The Deadly Sins of B to B Branding: Failure To "Ing"

This post continues a series of entries focusing on the most common missteps we see in branding initiatives in business-to-business enterprises.

Business Week’s May 22nd issue. Great cover story on Crispin Porter + Bogusky’s work for consumer giants like VW and Burger King.

On the way to that article, you’ll see a newer, full-page ad for UPS. Nice ad. But that’s not the point.

The point is, years after the launch of What can Brown do for you?, UPS is still actively investing in its brand. Still finding new ways to reinforce what’s special about the company. Still branding. At every opportunity.

B to B giants like UPS know that active, long-term investment in the brand drives stronger financial performance. Which is why “failure to ing” is a sin they rarely commit.

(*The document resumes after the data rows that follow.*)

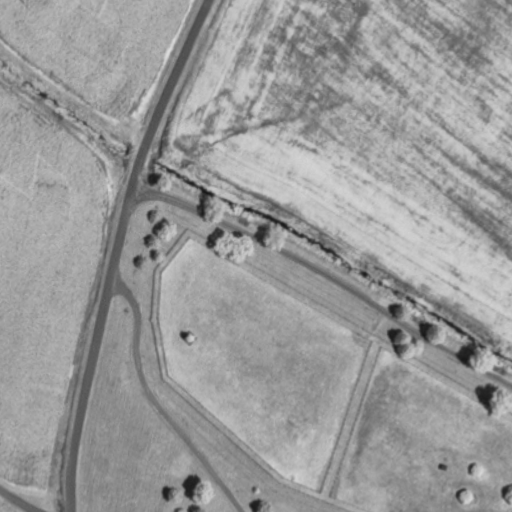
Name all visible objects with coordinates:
road: (117, 249)
road: (328, 275)
road: (156, 402)
road: (21, 500)
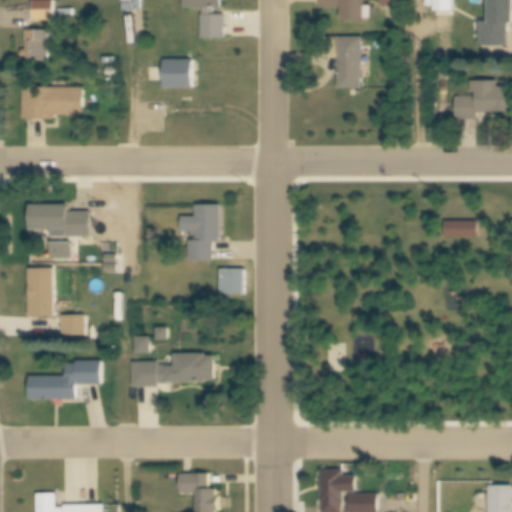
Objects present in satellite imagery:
building: (129, 2)
building: (389, 2)
building: (142, 6)
building: (447, 7)
building: (346, 8)
building: (41, 10)
building: (132, 10)
building: (350, 11)
building: (48, 13)
building: (210, 17)
building: (212, 18)
building: (496, 24)
building: (499, 26)
building: (35, 46)
building: (40, 49)
building: (350, 62)
building: (354, 63)
building: (183, 76)
building: (483, 100)
building: (54, 102)
building: (488, 104)
building: (57, 105)
building: (199, 112)
building: (176, 115)
road: (392, 161)
road: (136, 162)
building: (60, 221)
building: (65, 225)
building: (461, 229)
building: (466, 230)
building: (203, 231)
building: (207, 234)
building: (67, 254)
road: (272, 255)
building: (115, 262)
building: (231, 281)
building: (236, 283)
building: (47, 297)
building: (461, 298)
park: (408, 299)
building: (78, 329)
building: (167, 339)
building: (148, 348)
park: (340, 355)
building: (333, 357)
building: (180, 374)
building: (168, 381)
building: (66, 382)
building: (70, 384)
road: (136, 443)
road: (392, 443)
road: (131, 477)
road: (426, 477)
building: (200, 492)
building: (204, 492)
building: (345, 494)
building: (349, 494)
building: (500, 498)
building: (502, 500)
building: (62, 505)
building: (65, 506)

Small- to medium-sized B to B companies, however, are particularly vulnerable to temptation. Many look at branding or re-branding as a short-term project, rather than a longer-term journey that requires sustained investment over years.

As the euphoria of introducing a revamped brand in the marketplace dissipates, it’s easy for these companies to lose their “ing.” Particularly when cutting short-term costs is an imperative. Brand-related expenditures start to look like fat that can be trimmed without consequence. Some stop branding altogether.

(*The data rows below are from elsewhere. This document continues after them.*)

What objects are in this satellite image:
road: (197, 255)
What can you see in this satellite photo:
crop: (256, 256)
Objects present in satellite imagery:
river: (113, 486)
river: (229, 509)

Of course, that flies in the face of why they invested in re-branding in the first place: to create preference and loyalty. To attract top recruits. And, perhaps most important, to differentiate the company in a way that demonstrates to customers why they should pay a premium.

But those returns don’t always happen in six months or a year. Brands deliver ROI when companies invest in sustaining and deepening the brand conversation over several years. Which explains why GE continued to invest in “We bring good things to life” for more than a decade.

In pragmatic terms, keeping the “ing” in “branding” means making sustained investments into external and internal communications.

External to ensure that the company is not only visible to its target audiences, but that every communication reinforces a single, differentiating story about the company.

Internal
to make sure employees understand their role in making the brand a reality in the marketplace—and can therefore act in a manner consistent with the experience the company promises to deliver through its brand.

Does that mean that to sustain the brand, you have to spend as much as you did in the first year of the launch? Depends on the organization.

The bigger point is that if you’re not branding in Years 2 and 3, you’re essentially guaranteeing the organization won’t see a satisfactory return on its initial investment.